PIRA Spot Market Remains Long

NYC-based PIRA Energy Group reports that the spot market remains long, awaits Asian 3Q buying for peak summer demand. In the U.S., last week had the fifth largest injection on record. In Europe, producers play central role in European spot price outlook.

Specifically, PIRA’s analysis of natural gas market fundamentals has revealed the following:

With Brazil now set for supply over the next month during the World Cup, the buyer’s market in place will continue to drive prices lower. Asian summer buying is next up on the docket but not yet noticeable. Europe’s option to store unwanted LNG is beginning to thin, as end-May storage levels were closer to what is normally seen in the middle of July.

Fifth Largest Injection on Record, But Futures Rally

In what has become an increasingly familiar trend, early-week NYMEX’s upside momentum was arrested following another modestly higher-than-expected storage build. More specifically, last week’s EIA report revealed a 119 BCF injection that was not only 3-4 BCF above consensus estimates but also marked the fifth largest weekly build dating back some 20 years. It also resulted in the largest increase relative to the five-year average thus far in the 2014 injection season at ~26 BCF.

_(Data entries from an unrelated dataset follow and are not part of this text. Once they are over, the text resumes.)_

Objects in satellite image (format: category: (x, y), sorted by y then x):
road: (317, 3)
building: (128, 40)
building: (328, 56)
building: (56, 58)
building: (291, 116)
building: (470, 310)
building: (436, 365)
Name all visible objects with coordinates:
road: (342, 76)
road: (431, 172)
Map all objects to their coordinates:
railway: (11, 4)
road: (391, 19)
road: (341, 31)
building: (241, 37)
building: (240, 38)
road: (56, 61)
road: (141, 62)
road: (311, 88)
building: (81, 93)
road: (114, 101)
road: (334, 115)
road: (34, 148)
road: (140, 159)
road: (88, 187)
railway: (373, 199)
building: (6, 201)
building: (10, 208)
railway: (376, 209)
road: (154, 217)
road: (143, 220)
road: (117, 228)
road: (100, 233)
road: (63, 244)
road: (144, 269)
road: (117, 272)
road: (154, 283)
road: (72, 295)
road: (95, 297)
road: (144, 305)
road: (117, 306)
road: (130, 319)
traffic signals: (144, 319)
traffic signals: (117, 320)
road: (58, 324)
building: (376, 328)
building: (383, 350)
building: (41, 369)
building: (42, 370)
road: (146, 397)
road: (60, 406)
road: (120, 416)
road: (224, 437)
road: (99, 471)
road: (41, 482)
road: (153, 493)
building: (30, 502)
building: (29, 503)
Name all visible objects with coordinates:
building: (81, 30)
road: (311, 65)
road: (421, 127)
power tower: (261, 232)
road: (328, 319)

Producers Play Central Role in European Spot Price Outlook

It is pretty simple formula at this point: if one or more of the major gas suppliers do not cut back production significantly and soon, spot prices are going down severely. The threat of a Russian gas cut-off appears to be diminishing with every public pronouncement, but the situation with European gas balances has become so weak that some combination of Russian, Norwegian, Algerian or Dutch reductions is going to be necessary one way or another.